The MuSig2 nonce flow keeps the secret half on the signer side: GenerateNoncesAsync retains the secret nonce, indexed by walletId + a caller-supplied sessionId, and returns only the public half. SignMusigAsync looks the secret up by the same sessionId and consumes it on use — calling SignMusigAsync without a prior matching GenerateNoncesAsync throws.

sessionId must be unique per signing operation within the signer's scope. In batch participation, TreeSignerSession passes each tree-node txid as the sessionId; for other flows the caller picks something equally disambiguating. MusigContext.AggregatePubKey is not enough on its own — multiple tree nodes can share cosigner set + tweak, so their contexts have identical aggregate pubkeys but different sighashes. The sighash is internal to MusigContext and can't be observed by the signer, so the disambiguator has to come from the caller.

Implementations need an eviction policy for abandoned nonces (TTL or bounded count) so the secret nonce store does not grow unbounded if a caller generates a nonce but never signs. The in-process NsecSigningSource / Bip39SigningSource rely on remove-on-consume; long-lived transport implementations need to add a sweep.

DefaultWalletProvider caches signer instances per wallet so that the secret-nonce store on a local signing source survives between the GenerateNonces call and the matching SignMusig call. A fresh signer per call would silently break MuSig2 signing — the second call would always find an empty store.

Using a Wallet

IWalletProvider exposes wallets as address/signer providers:

var provider = await walletProvider.GetAddressProviderAsync(walletId, ct)
    ?? throw new InvalidOperationException("Wallet not found");

// Provider gives you contracts / addresses; pair it with ContractService
// to derive and record the contract as a single operation.
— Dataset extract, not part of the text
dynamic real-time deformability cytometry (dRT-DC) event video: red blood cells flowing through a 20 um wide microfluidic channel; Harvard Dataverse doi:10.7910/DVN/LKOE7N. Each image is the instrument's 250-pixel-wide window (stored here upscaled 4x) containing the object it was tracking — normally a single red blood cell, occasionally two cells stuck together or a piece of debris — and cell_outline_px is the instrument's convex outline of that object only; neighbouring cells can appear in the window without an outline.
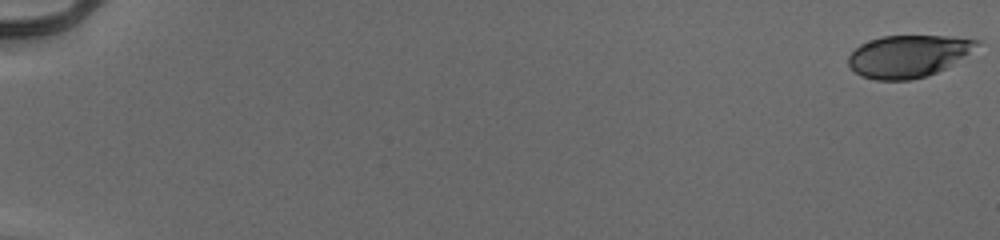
{"species": "human", "species_latin": "Homo sapiens", "temperature_condition": "cold", "stored_images_in_passage": 17, "camera_frame_rate_fps": 3000, "um_per_image_px": 0.085, "donor": {"sex": "male"}, "frame": {"image": 1, "passage_image": 1, "time_ms": 0.0, "image_size_px": [1000, 240], "cell_outline_px": [[980, 40], [964, 56], [952, 64], [928, 76], [912, 80], [876, 80], [860, 76], [848, 64], [848, 56], [860, 44], [880, 36], [952, 36]], "centroid_in_image_um": [77.14, 4.78], "position_along_channel_um": 7.9, "area_um2": 31.27}}
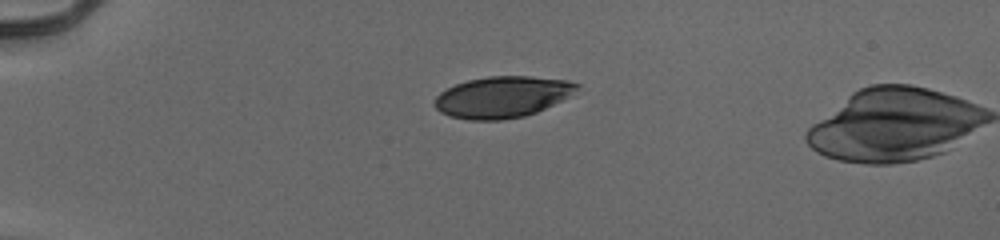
{"frame": {"image": 2, "passage_image": 16, "time_ms": 5.0, "image_size_px": [1000, 240], "cell_outline_px": [[580, 84], [572, 96], [536, 112], [524, 116], [500, 120], [468, 120], [448, 116], [440, 112], [432, 104], [436, 96], [440, 92], [456, 84], [468, 80], [488, 76], [532, 76], [568, 80]], "centroid_in_image_um": [42.7, 8.24], "position_along_channel_um": 42.3, "area_um2": 34.51}}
Contracts (Receiving Addresses)

Use ContractService.DeriveContract to produce a contract for a specific purpose, persist it, and return it:

var contract = await contractService.DeriveContract(
    walletId,
    NextContractPurpose.Receive,
    ContractActivityState.AwaitingFundsBeforeDeactivate,
    metadata: new Dictionary<string, string> { ["Source"] = "invoice" },
    cancellationToken: ct);

var arkAddress = contract.GetArkAddress()
    .ToString(serverInfo.Network.ChainName == ChainName.Mainnet);  // tark1q... / ark1q...

NextContractPurpose values:

  • Receive — new address for inbound VTXOs
  • Boarding — on-chain address that can be boarded into Arkade (HD wallets only)
  • SendToSelf — change / internal-use contract

See Spending for how to send funds, and Storage for how wallets and contracts are persisted.